Answer these questions using the abstract below on imprinting gold nanoparticles:
1. Which compound was electropolymerized to fill the non-occupied areas after nanoparticle adsorption?
2. What process formed the nanocavities bearing the shape of the Au nanoparticles?
3. What does the Raman band at "ca. 910 cm(–1)" imply?

**DOCUMENT SECTION**.
- - -
High Recognition of Isomer-Stabilized Gold Nanoparticles through Matrix Imprinting

[Image: see text] The development of highly selective probes for nanoparticles is required due to their nanotoxicity. The latter strongly depends on the size, structure, and interfacial properties of the nanoparticles. Here, we demonstrate that a simple approach for the selective detection of Au nanoparticles that differ in their capping agent shows very high promise. Specifically, gold nanoparticles stabilized by each of the three different isomers of mercaptobenzoic acid (MBA) were imprinted in a soft matrix by adsorption of the nanoparticles, followed by filling the non-occupied areas through electropolyermization of an aryl diazonium salt (ADS). Nanocavities bearing the shape of the Au nanoparticles were formed upon the electrochemical dissolution of the nanoparticles, which were used for the reuptake of the Au nanoparticles stabilized by the different isomers. High reuptake selectivity was found where the originally imprinted nanoparticles were recognized better than the Au nanoparticles stabilized by other MBA isomers. Furthermore, an imprinted matrix by nanoparticles stabilized by 4-MBA could also recognize nanoparticles stabilized by 2-MBA, and vice versa. A detailed study using Raman spectroscopy and electrochemistry disclosed the organization of the capping isomers on the nanoparticles as well as the specific nanoparticle-matrix interactions that were responsible for the high reuptake selectivity observed. Specifically, the Raman band at ca. 910 cm(–1) for all AuNP–matrix systems implies the formation of a carboxylic acid dimer and thus the interaction of the ligands with the matrix. These results have implications for the selective and simple sensing of engineered nanoparticles.
- - -
**EXTRACTED INFORMATION**.
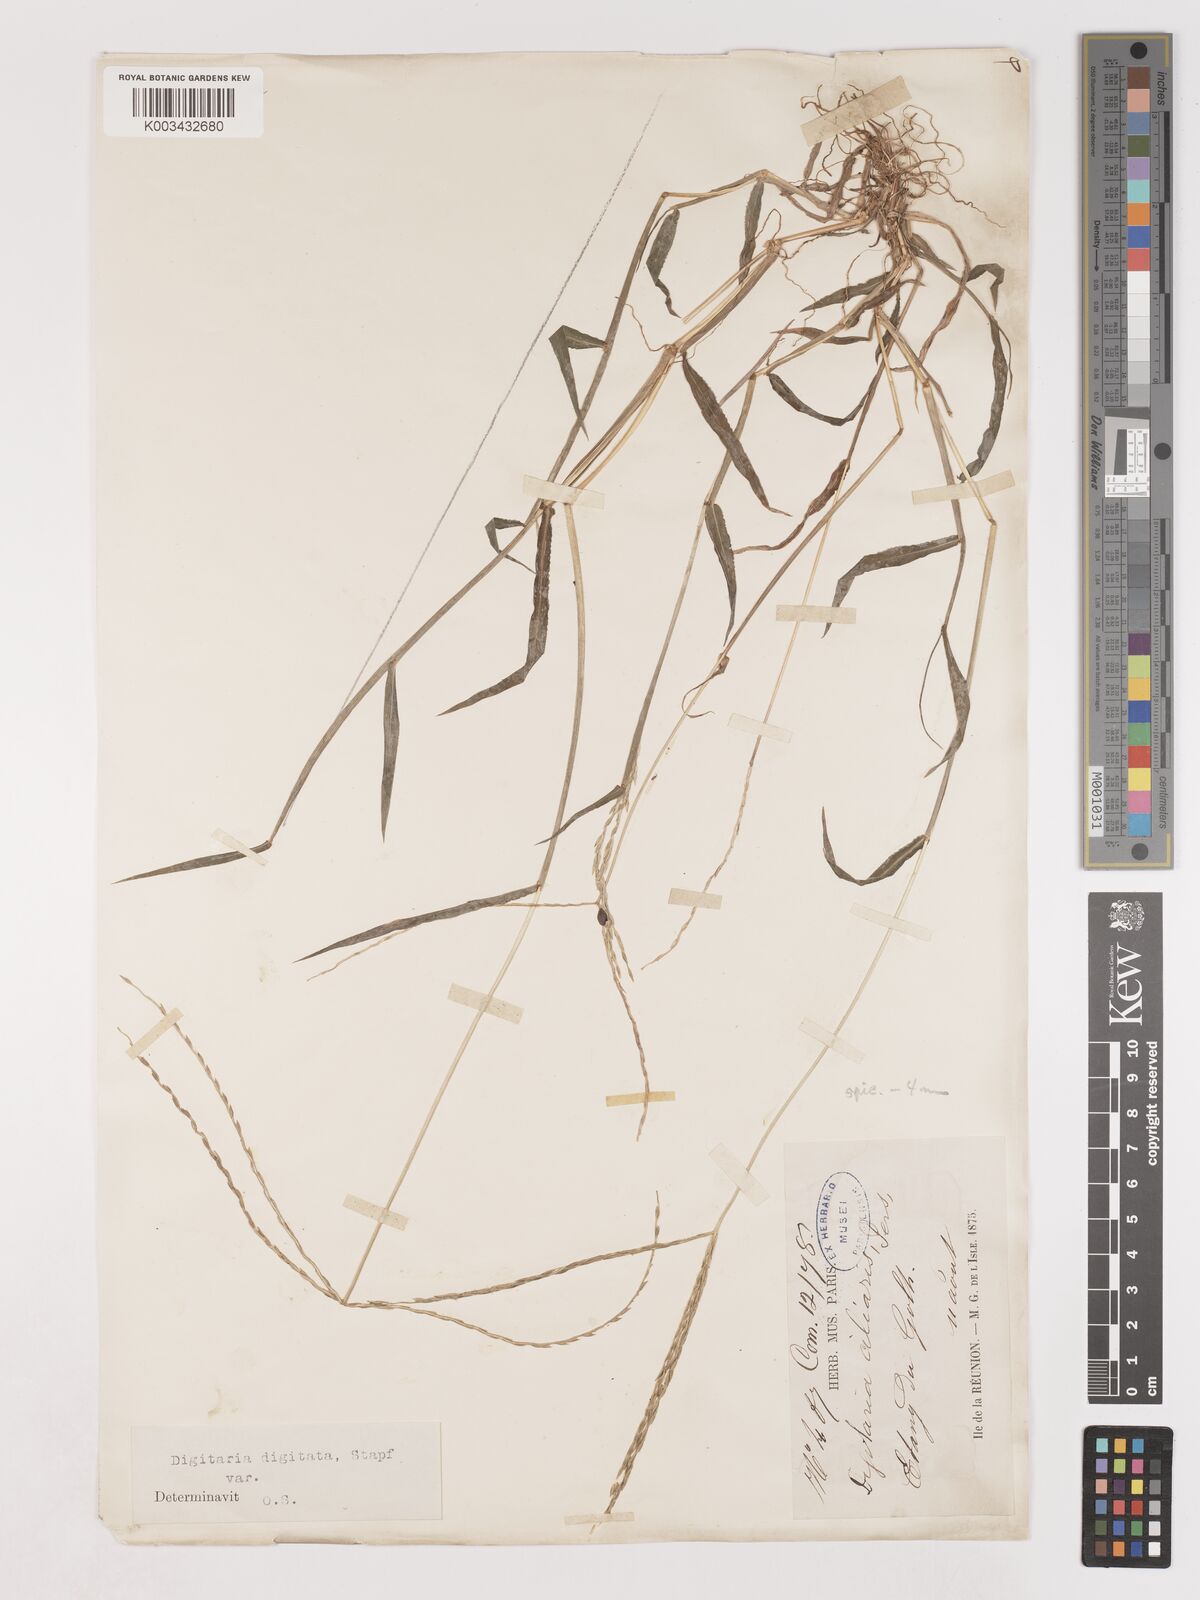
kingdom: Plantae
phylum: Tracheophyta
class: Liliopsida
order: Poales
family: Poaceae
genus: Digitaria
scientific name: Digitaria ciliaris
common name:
- - -
**FINISHED EXERCISE**.
1. An aryl diazonium salt (ADS).
2. Electrochemical dissolution of the nanoparticles.
3. The formation of a carboxylic acid dimer, and thus the interaction of the ligands with the matrix.